Appena chiuso il volume, infatti, ho alzato la testa e guardato fuori dalla finestra. La prima cosa che ho visto è stata una gru che svettava nel cielo autunnale della mia finestra di “periferia”.

Sembrava di essere ancora dentro la storia appena letta, ma anche immediatamente altrove …

Il panorama che mi si è aperto davanti, d’altronde, altro non è se non il paesaggio – ormai canonico – delle nostre città. Gru, cantieri, demolizioni, costruzioni (le traduzioni materiali della parola “riqualificazione” oggi tanto di moda) compongono la visuale su cui quotidianamente posiamo lo sguardo, tanto in periferia quanto nel centro delle metropoli, tanto a Roma quanto a Bologna… ma anche in molti (troppi) altri luoghi.

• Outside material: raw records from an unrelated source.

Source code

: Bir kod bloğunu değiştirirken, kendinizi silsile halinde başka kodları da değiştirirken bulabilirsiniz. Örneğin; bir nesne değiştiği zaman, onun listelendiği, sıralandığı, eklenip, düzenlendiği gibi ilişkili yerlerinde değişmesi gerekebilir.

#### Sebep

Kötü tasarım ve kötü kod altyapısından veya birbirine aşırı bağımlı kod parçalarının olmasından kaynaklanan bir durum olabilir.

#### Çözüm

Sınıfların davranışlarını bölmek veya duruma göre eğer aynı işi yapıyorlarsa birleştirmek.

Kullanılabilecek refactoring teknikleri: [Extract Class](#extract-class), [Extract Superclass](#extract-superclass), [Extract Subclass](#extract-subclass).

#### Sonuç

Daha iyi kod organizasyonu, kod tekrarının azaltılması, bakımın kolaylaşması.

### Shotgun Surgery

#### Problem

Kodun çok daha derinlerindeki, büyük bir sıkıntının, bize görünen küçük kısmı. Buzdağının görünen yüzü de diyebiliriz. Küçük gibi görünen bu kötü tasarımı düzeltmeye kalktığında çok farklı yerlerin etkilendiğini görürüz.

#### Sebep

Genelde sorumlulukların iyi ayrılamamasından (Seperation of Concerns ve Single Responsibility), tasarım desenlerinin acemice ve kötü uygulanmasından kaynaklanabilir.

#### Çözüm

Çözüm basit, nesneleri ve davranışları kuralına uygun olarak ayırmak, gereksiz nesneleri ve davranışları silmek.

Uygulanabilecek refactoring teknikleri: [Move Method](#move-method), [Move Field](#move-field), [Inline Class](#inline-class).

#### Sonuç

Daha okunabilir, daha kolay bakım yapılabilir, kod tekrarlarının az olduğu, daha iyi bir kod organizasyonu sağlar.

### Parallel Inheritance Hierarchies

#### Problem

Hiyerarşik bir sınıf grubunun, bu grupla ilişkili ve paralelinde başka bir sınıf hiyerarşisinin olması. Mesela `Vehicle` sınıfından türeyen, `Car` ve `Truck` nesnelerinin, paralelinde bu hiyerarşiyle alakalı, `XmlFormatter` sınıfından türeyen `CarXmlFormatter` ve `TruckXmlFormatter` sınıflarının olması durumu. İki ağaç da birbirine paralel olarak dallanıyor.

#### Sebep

Mi soffermo molto sull’ambiente in cui la vicenda si svolge, perché nel libro il paesaggio ha un ruolo fondamentale. Scomodando, in maniera un po’ scomposta, l’ecologia sappiamo che il paesaggio non è definito solamente da una componente, bensì dalle relazioni tra tutte le sue parti. È un complesso intreccio tra fattori sia biotici – come uomo, animali e piante – che abiotici in relazioni tra loro. La scienza appena citata ci parla quindi di un’ambiente dinamico e mutevole che si modifica costantemente attorno a noi. La miriade di cantieri che ci circondano sembra confermarlo.

Ma cosa succede se, come ci fa notare Andrea, in realtà nulla cambia davvero?

Cosa succede se vengono meno le relazioni tra le componenti che formano il nostro vissuto?

Il fumetto, in fin dei conti, è una storia di immobilismo sostanziale in cui versano tanto le città quanto le vite di chi le abita, ormai tutte isolate in se stesse.

«Dopo quanto può diventare opprimente una routine?» è la domanda che ci accompagna per tutto il libro e a cui sembra non esserci una risposta chiara.

Anche i toni sporchi e cupi del disegno di Luca Genovese, con l’uso di linee non chiuse e un’ibridazione tra testo e disegno che ricorda molto il Pentothal di Pazienza, carica questo senso d’angoscia

Nel libro, oltre ad Andrea compaiono altri personaggi, ma le interazioni tra questi sono minime ed effimere. Svolgono il ruolo di comparse. La solitudine di tutti i soggetti che si muovono nel fumetto sembra mostrare come ormai siamo stati sopraffatti da un ineluttabile destino di sconfitta. Persino di fronte a un cambiamento drastico come la chiusura dell’attività di famiglia sembra non esser possibile opporre alcuna forma di resistenza.

Che fare quindi?

La risposta sembra darcela inconsciamente Andrea in un momento di sconforto quando dice « […] ora nelle nostre vite la vera lotta è restare normali … riuscire a non impazzire, reggere l’urto con un mondo non solo più stratificato, ma molto più depressivo».

Ed è questa la chiave.

Poiché «il mondo non ascolta chi chiede di rallentare, fermarsi, scendere […]» e «in questa società […] la spinta è solo in avanti, la misura è l’avanzamento a ogni costo». Una soluzione è ricreare delle reti tra di noi, aiutandoci l’un l’altro…

Detto in altre parole tornare a incontrarci e stare assieme. Anche solo per il tempo di un caffè… magari al bancone del bar di Andrea.